Nah bagi para hobiis pemula yang ingin rumahnya dihiasi kicauan murai batu di pagi hari ada beberapa langkah yang bisa dicermati untuk memperoleh murai batu yang baik. Menurut para hobiis murai batu yang sudah malang melintang dan telah banyak memakan asam garam dalam melihat karakteristik burung murai batu dapat diambil kesimpulan, bahwa murai batu adalah hewan yang paling mudah jinak dan cepat akrab dengan pemiliknya. Atas dasar itulah banyak hobiis yang jatuh hati pada burung murai batu. Namun seperti manusia murai batu juga memiliki rasa cemburu dan merasa tersaingi jika ada burung murai lainnya (takut majikannya berpaling hati ) sehingga akan terjadi pertempuran adu kemampuan siapa yang memiliki suara yang paling lantang dan merdu agar dia tetap disayang oleh tuannya. Sifat dasar itulah sering di manfaatkan oleh para hobiis ketika mengadakan lomba, sehingga tidak usah susah payah membujuk sang murai batu untuk bersuara dan memenangkan lomba. Dan ternyata nafsu birahi dari murai batu jantan cukup tinggi sehingga tidak akan kesulitan untuk mengawinkan murai batu jantan dengan pasangannya.
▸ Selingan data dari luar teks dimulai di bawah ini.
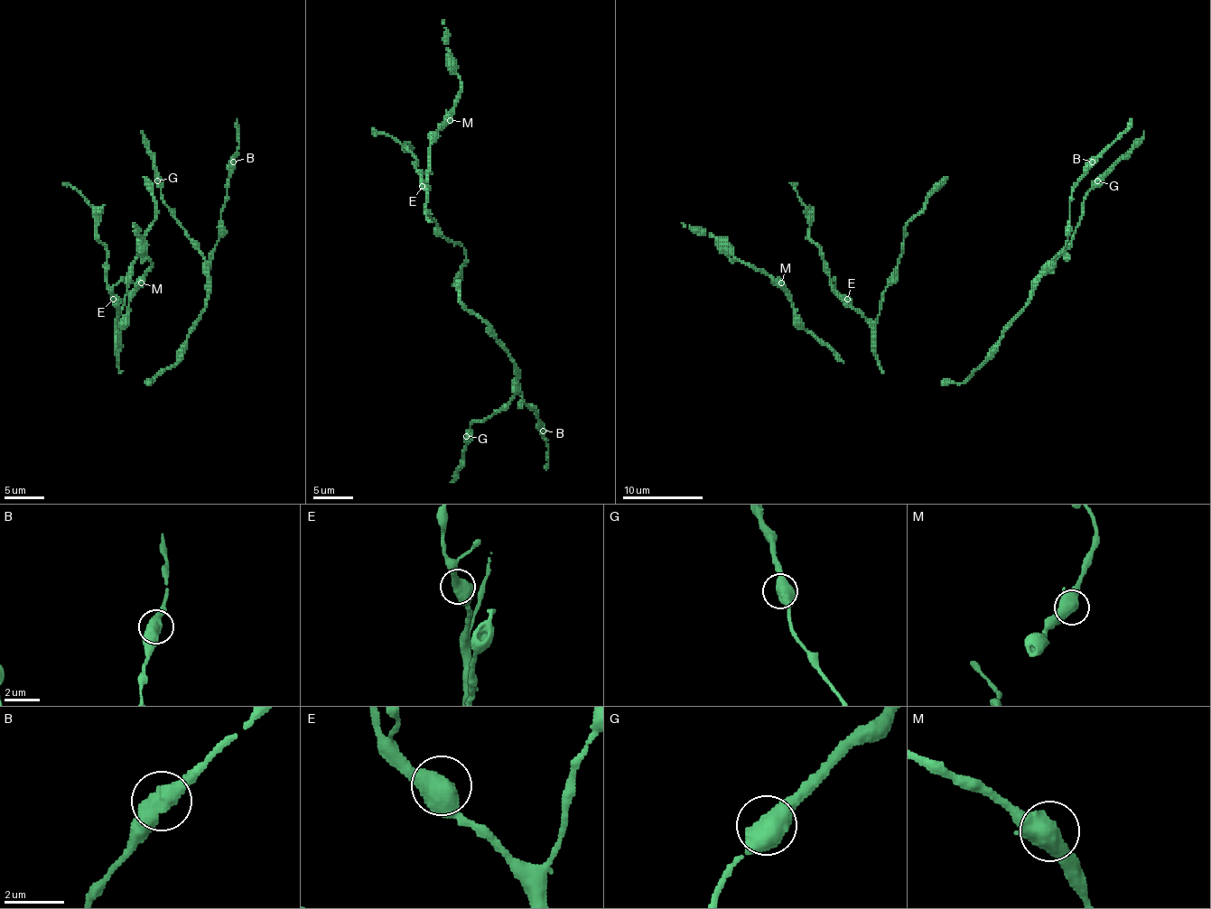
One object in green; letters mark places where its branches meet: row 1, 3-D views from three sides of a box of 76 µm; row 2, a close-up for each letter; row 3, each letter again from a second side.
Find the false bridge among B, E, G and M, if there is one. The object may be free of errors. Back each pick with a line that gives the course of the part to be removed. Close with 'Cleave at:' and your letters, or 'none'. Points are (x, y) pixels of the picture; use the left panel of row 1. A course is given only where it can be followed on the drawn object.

Bagi para hobiis pemula yang akan mulai mencari bakalan murai baru untuk di pelihara ada beberapa tips yang bisa dijadikan pegangan diantara adalah dalam memilih burung murai batu dengan kepala berbentuk kotak, mata bulat besar dan melotot (hal tersebut menunjukkan sang murai mempunyai mental tempur yang yahud), untuk yang berkelamin jantan murai batu dapat dicirikan dengan warna bulu hitam yang tegas dan mengkilap serta kontras. Dan ekor murai jantan lebih panjang dari yang betina. Walaupun kecil tapi coba pilih burung murai dengan paruh bagian bawah yang lurus, dengan bentuk paruh yang lebar, tebal, besar dan panjang. Selain itu pilih juga lubang hidung yang sedekat mungkin dengan posisi mata. Nah untuk postur tubuh, pilihlah murai batu dengan postur sedang sedang saja (tidak terlalu gemuk apalagi kurus) dengan panjang leher, badan dan ekor serta kaki yang serasi. Jangan pernah memilih murai yang berleher dan berbadan pendek. Leher panjang dan padat berisi menandakan burung murai tersebut akan mengeluarkan power suara secara maksimal. Nah untuk yang satu ini tidak boleh dilewatkan adalah mencari bakalan murai yang lincah dan bernafsu makan besar dan warna kaki tidak ada pengaruh sama sekali dengan mental burung murai yang akan di pelihara. Selamat mencoba.